How much and how long? It depends on the tools they select and the industry they are in. For retail, telco, shipment, manufacturing, legal, mining, transport, utilities, it is about 2-3 years. For banks, fund managers, healthcare, insurance, probably 3-4 years. Could be 5. For costing, let’s use Tableau. The cost of implementing Tableau on top of DW + SSAS is surprisingly low: 50k one off + 10k/year. Developers uses Desktop Pro which is $1999 + $199/year maintenance (source: link). Business users will become report creators, they uses Tableau Online Licences which is $500/year. And report reader is free. So if we have 3 developers and 15 report creators the cost is about (assuming the price is same in the UK but in £): 3 x £2k = £6k one off + annual cost of 3x£200 + (15+3) x £500 = £9600/year. Plus £40k for training, servers and consultant it’s around £50k one off project cost and £10k/year on-going cost.
After
What’s after stage 5? BI is stable, matured and managed well. Operation are governed. What usually happened at this stage is a complete change of technology. For example: implementation of Cognos or Business Objects. Yes, changing all the Microsoft BI stack with Cognos or BO stack, leaving just the SQL Server DB engine, which could be replaced with Oracle too. The other approach is to stay in Microsoft BI path, and look at a few things:
a. Parallel Database
For high volume industry such as retail and telecom, as the business grow, the number of transactions per day could be in the million. This requires some kind of MPP (Massively Parallel Processing), meaning parallel database engine. Either Netezza, PDW (Parallel Data Warehouse, Microsoft new MPP), Exadata, Greenplum or Teradata. Or column oriented database such as Vertica, Sybase IQ.
b. Data mining
For certain industries, CRM and marketing is vital, particularly in the retail sectors. They could look into integrating CRM and marketing campaign management with their data warehouse. This requires data mining and forecasting, which can be done in SSAS, but some companies uses SAS, SPSS, BIRT or even manually using .Net or R.
c. Big Data
This is where most company after stage 5 are going. At least trying. Map Reduce, Hadoop, Mongo DB, Hive, and things like that. The project cost is not high, because it’s common hardware and the software is mostly free. But the benefit is potentially big. Hence the motivation.
d. Text Mining
For certain industries such as healthcare, insurance and retail, the proposal of able to crawl over millions of patents documents, emails correspondence with customers, and thousands of policies, have business good values. Software like Clarabridge, Angoss, Attensity, NetOwl can be implemented for this purpose (mining text within documents or emails for information).

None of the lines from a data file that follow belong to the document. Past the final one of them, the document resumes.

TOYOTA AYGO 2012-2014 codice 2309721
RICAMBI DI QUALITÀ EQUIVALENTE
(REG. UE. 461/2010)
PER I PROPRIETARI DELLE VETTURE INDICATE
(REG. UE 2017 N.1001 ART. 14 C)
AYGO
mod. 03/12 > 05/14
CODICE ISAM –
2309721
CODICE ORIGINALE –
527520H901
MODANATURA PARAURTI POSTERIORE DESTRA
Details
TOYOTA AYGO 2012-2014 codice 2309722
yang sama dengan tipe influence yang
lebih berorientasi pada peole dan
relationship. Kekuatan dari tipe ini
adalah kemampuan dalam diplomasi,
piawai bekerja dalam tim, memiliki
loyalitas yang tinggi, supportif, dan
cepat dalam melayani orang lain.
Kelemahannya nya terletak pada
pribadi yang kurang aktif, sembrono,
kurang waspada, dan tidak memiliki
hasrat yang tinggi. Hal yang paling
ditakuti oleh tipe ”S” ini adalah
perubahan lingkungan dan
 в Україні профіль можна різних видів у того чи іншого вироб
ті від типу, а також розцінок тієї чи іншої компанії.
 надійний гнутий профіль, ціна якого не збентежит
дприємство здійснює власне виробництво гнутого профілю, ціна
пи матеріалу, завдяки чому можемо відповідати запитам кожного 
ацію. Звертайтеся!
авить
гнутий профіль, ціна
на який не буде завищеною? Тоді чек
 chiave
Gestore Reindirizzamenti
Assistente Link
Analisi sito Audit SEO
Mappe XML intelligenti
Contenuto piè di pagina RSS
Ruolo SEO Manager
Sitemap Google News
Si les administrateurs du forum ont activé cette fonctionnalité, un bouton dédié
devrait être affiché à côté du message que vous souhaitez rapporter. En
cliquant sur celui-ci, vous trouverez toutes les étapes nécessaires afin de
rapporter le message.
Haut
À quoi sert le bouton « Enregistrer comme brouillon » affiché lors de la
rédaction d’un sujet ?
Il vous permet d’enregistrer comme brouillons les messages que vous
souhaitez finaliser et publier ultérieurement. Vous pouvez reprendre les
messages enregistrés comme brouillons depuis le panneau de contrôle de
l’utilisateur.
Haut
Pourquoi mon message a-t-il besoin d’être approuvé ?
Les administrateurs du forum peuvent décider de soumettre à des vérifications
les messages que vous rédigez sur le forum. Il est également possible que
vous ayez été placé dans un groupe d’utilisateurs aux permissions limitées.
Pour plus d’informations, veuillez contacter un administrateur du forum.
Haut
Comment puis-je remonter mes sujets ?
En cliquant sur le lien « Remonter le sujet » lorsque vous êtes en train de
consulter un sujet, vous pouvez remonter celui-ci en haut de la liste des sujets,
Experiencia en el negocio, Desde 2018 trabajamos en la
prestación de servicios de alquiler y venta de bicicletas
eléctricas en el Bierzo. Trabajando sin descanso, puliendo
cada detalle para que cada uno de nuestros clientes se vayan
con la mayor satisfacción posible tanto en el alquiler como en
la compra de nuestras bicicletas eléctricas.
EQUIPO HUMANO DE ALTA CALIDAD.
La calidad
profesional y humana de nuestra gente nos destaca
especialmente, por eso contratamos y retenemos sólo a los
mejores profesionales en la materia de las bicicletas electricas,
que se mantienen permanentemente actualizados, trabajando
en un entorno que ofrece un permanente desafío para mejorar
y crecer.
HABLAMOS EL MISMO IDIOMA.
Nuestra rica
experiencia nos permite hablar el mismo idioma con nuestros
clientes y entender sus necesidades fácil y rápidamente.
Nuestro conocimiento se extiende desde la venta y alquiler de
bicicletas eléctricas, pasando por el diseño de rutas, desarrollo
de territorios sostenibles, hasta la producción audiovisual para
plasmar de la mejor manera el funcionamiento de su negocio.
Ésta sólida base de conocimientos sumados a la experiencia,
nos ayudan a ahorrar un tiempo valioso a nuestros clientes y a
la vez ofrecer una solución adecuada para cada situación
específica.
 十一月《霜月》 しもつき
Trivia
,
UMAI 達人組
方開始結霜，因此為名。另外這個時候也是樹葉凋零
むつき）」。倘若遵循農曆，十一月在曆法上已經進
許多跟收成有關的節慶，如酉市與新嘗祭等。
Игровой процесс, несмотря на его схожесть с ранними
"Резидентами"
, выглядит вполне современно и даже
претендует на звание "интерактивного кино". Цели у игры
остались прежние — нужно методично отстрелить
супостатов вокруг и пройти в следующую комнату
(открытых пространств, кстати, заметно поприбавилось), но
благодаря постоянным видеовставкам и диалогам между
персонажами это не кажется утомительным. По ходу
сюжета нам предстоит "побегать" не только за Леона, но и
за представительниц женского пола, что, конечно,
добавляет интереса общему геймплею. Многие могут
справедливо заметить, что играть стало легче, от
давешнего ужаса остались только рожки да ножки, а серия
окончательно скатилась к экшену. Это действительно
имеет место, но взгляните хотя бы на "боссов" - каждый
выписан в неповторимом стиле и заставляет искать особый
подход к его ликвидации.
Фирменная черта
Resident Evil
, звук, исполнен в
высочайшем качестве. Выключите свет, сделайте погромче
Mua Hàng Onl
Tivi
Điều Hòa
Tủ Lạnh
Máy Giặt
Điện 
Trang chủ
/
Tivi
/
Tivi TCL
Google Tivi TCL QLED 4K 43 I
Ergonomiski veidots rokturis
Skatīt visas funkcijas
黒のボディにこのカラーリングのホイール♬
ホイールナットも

For IT managers, I hope this helps broadening the DWBI horizon, whatever stage you are in. For vendors, I’d be grateful if you could advise if I’m wrong, particularly about the cost. For developers, I hope this article could clarify a bit about the future of your career path, if you stay within DW BI world. There are many experts out there and I’m not even an expert so I would be grateful for your comments.
VR, 9/11/14:
Wow, thanks for the summary of the life of a DW/BI Professional. 🙂
Truly helps me as a BI Developer know what my career path could be.
I just discovered your blog and bought your book, and incidentally I met Naresh, your colleague at the SQL User Group meeting yesterday (7 Nov 2013) at 7 Digital. How coincidental!